Нет ответа. Юноша словно не сознавал, что в камере есть кто-то еще. Сано, пытаясь достучаться до него, повернулся к подносу.
— Не похоже, что ты ел, — заметил он. — Не хочешь?
Обратив внимание на качество еды, он с отвращением поморщился. Рис был пережжен, моченая редиска заплесневела, от всей этой массы исходил отвратительный запах кислятины. — Начальник тюрьмы! — крикнул Сано. Дверь открылась слишком быстро, и Сано заподозрил, что тот подслушивал снаружи. — Унесите эту гадость и принесите что-нибудь получше.
Тюремщик нахмурился:
— К нему должны относиться также, как и к другим заключенным — никаких особых привилегий. Приказ губернатора Нагаи.

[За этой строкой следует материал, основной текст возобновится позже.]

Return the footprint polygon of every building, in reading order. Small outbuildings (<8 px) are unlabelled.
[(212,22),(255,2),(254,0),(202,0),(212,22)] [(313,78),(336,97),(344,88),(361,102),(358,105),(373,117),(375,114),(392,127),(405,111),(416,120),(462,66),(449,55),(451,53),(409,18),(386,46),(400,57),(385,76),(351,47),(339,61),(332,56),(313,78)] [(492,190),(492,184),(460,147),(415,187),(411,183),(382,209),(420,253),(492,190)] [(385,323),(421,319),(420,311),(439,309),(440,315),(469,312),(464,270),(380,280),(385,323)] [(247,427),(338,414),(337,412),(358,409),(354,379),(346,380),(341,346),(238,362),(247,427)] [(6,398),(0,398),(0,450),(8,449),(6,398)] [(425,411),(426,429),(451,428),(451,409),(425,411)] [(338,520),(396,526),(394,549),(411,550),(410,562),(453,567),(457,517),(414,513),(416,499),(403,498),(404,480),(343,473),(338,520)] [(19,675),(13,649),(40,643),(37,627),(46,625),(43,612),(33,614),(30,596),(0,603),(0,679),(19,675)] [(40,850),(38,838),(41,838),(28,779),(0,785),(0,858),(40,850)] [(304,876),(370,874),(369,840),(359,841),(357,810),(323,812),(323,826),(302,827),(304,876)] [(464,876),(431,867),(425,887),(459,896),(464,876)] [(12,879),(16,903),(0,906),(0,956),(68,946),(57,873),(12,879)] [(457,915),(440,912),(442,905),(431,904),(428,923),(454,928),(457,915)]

Как быстро и бесповоротно губернатор лишил своей благосклонности бывшего протеже, подумал Сано. Он в самом деле верит в виновность Киёси или же хочет дистанцироваться от сообщника, которого сделали козлом отпущения?
— Принесите горячего супа, свежего риса и саке, — сказал Сано начальнику тюрьмы. — Я беру ответственность на себя.
— Будь по-вашему. — Пожав плечами, тюремщик взял поднос и ушел.
Когда принесли еду, Сано поставил ее перед Киёси, но юноша не прикоснулся к ней. Сано поднес ложку с супом к его губам.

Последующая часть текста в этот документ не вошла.